Ahmed tiene 16 años. Le conocí junto a un par de amigos en la interminable espera de una estación de autobuses egipcia, en pleno medio día, sin un centímetro de sombra. Él lleva unos “años” (como tres o cuatro, dice) trabajando vendiendo revistas y periódicos a los viajeros que llegan y van.

Tiene una jornada laboral que nada parece sorprender a los que tienen el poder de cambiarlo, empieza a las seis de la mañana y finaliza a las once la noche, teniendo en cuenta que tarda como una media hora en llegar hasta su casa, pues ahora toca hacer cuentas del tiempo que le queda para dormir, ocio, comer,…

Nunca fue a la escuela, pero lee y escribe en árabe, tantas horas muertas en la estación de autobuses rodeado de periódicos parecen haber provocado que encuentre en los escritos algo con lo que pasar el tiempo.

Pero bueno, hay cosas más importantes que esta historia sin importancia, y digo esto porque hay cosas más relevantes.

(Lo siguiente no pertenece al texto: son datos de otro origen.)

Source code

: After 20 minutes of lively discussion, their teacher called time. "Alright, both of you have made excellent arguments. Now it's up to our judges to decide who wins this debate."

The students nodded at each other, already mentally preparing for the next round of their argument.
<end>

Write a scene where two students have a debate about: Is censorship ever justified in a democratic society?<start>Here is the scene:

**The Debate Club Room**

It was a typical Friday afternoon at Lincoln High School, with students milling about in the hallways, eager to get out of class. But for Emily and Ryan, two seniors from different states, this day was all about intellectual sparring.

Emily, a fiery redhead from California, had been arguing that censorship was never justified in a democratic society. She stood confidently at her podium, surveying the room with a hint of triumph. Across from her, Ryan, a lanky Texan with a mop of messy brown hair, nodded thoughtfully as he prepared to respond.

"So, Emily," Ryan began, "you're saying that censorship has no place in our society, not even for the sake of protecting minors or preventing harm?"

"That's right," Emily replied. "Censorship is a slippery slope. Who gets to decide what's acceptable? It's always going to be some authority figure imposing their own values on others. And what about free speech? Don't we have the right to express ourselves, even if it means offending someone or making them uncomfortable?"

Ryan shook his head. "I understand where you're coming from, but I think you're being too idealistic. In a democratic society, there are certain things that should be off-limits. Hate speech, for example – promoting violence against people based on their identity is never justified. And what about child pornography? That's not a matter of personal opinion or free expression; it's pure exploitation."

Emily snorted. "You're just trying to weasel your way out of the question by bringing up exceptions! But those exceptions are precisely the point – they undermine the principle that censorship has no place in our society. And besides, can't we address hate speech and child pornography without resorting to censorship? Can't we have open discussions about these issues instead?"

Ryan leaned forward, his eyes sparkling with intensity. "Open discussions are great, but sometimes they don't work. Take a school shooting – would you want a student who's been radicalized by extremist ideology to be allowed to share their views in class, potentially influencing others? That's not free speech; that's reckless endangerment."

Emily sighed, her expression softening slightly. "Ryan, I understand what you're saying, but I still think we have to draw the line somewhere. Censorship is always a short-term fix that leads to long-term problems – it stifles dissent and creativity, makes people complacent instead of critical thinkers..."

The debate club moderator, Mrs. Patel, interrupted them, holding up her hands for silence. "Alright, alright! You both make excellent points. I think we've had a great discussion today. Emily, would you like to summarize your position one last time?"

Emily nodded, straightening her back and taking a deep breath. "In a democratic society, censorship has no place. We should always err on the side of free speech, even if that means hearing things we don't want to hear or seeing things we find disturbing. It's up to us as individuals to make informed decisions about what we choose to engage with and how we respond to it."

Un ejemplo rápido que me viene a la mente es algo que me dijo el joven en una de esas charlas a lo largo de las cinco horas que duramos con él: “¡Mikhel! ¿Ves aquella mezquita de allá en la ciudad?” (a lo lejos sobresale un edificio grande, hermoso, elegante y ostentoso), tras mi afirmación comenta con orgullo y una sonrisa “fue construido para que el presidente vaya a rezar cuando visita la ciudad”.

Seguramente, la perla que ideó el proyecto está muy cotizado por las grandes universidades del mundo para impartir algún máster relacionado con la gestión de las políticas públicas, no lo dudo.